▶ _Goal of the exercise_
Starting at the line that contains "但是众所周知有一家名叫evac工业的邪恶公司, 在2054年开发出了喷气直升机", restate every line word for word through the end of the entries.

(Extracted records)
____

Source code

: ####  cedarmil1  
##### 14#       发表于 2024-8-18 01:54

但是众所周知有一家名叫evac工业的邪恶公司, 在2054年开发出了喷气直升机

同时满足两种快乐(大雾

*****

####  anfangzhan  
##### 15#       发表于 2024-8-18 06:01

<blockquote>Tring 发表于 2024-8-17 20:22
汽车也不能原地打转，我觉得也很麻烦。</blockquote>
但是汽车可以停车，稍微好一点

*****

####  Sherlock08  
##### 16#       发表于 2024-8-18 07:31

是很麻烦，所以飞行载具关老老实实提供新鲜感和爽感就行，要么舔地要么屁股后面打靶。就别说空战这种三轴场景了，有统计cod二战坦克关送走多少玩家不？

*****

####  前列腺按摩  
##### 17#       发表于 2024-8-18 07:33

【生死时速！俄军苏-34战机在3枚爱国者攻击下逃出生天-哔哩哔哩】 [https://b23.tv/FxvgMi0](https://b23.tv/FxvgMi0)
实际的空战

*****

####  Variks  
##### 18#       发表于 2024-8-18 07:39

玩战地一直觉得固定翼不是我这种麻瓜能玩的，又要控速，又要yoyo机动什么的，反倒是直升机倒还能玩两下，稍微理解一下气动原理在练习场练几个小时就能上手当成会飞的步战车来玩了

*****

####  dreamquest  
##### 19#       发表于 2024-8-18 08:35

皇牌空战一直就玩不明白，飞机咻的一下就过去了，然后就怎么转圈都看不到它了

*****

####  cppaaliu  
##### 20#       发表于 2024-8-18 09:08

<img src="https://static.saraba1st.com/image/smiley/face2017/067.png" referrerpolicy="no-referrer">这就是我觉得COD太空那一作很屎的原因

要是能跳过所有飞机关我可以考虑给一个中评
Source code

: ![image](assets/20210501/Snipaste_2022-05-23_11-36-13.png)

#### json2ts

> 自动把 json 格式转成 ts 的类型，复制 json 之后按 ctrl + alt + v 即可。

____

▶ _Task output_
但是众所周知有一家名叫evac工业的邪恶公司, 在2054年开发出了喷气直升机

同时满足两种快乐(大雾

*****

####  anfangzhan  
##### 15#       发表于 2024-8-18 06:01

<blockquote>Tring 发表于 2024-8-17 20:22
汽车也不能原地打转，我觉得也很麻烦。</blockquote>
但是汽车可以停车，稍微好一点

*****

####  Sherlock08  
##### 16#       发表于 2024-8-18 07:31

是很麻烦，所以飞行载具关老老实实提供新鲜感和爽感就行，要么舔地要么屁股后面打靶。就别说空战这种三轴场景了，有统计cod二战坦克关送走多少玩家不？

*****

####  前列腺按摩  
##### 17#       发表于 2024-8-18 07:33

【生死时速！俄军苏-34战机在3枚爱国者攻击下逃出生天-哔哩哔哩】 [https://b23.tv/FxvgMi0](https://b23.tv/FxvgMi0)
实际的空战

*****

####  Variks  
##### 18#       发表于 2024-8-18 07:39

玩战地一直觉得固定翼不是我这种麻瓜能玩的，又要控速，又要yoyo机动什么的，反倒是直升机倒还能玩两下，稍微理解一下气动原理在练习场练几个小时就能上手当成会飞的步战车来玩了

*****

####  dreamquest  
##### 19#       发表于 2024-8-18 08:35

皇牌空战一直就玩不明白，飞机咻的一下就过去了，然后就怎么转圈都看不到它了

*****

####  cppaaliu  
##### 20#       发表于 2024-8-18 09:08

<img src="https://static.saraba1st.com/image/smiley/face2017/067.png" referrerpolicy="no-referrer">这就是我觉得COD太空那一作很屎的原因

要是能跳过所有飞机关我可以考虑给一个中评
Source code

: ![image](assets/20210501/Snipaste_2022-05-23_11-36-13.png)

#### json2ts

> 自动把 json 格式转成 ts 的类型，复制 json 之后按 ctrl + alt + v 即可。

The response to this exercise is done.